[[ Information supplied open ]]

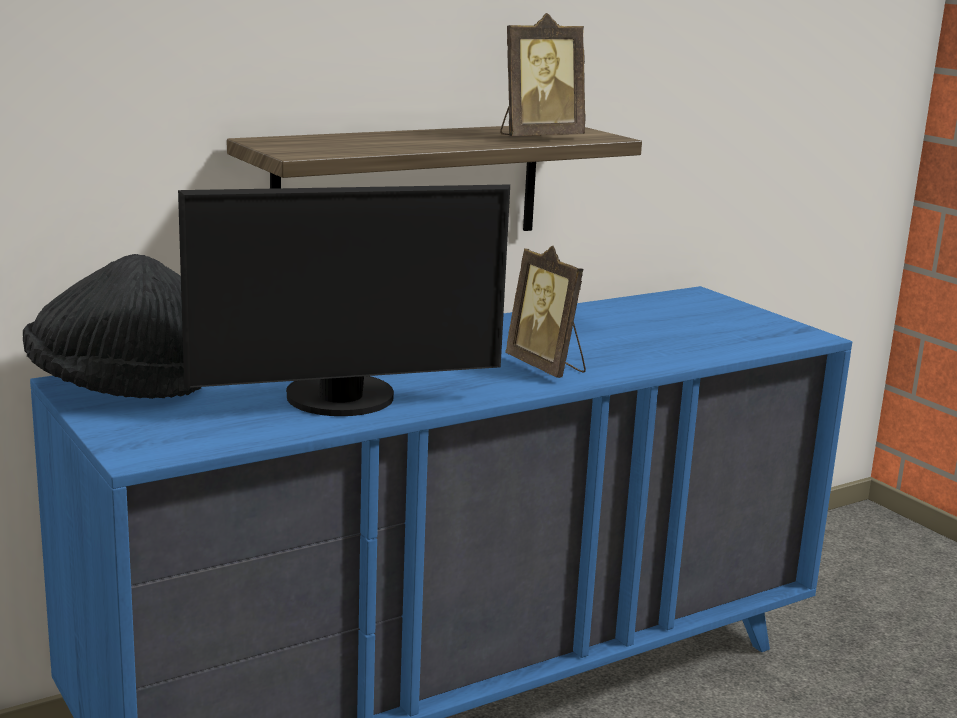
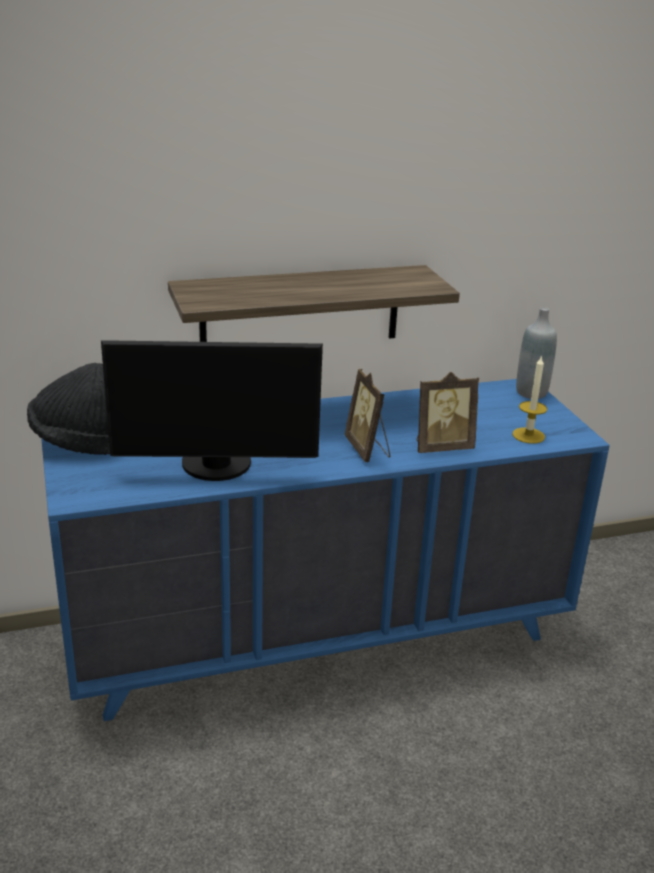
camera: 15 degrees right, 10 degrees up
picture frame [500,13,586,136] -> picture frame moved to [417,372,479,453]
none -> candle [512,355,547,444]
none -> grey bottle [516,307,557,399]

[[ Information supplied closed ]]

Pull out all lines in the data above that include "none".

• Result for this exercise:
none -> candle [512,355,547,444]
none -> grey bottle [516,307,557,399]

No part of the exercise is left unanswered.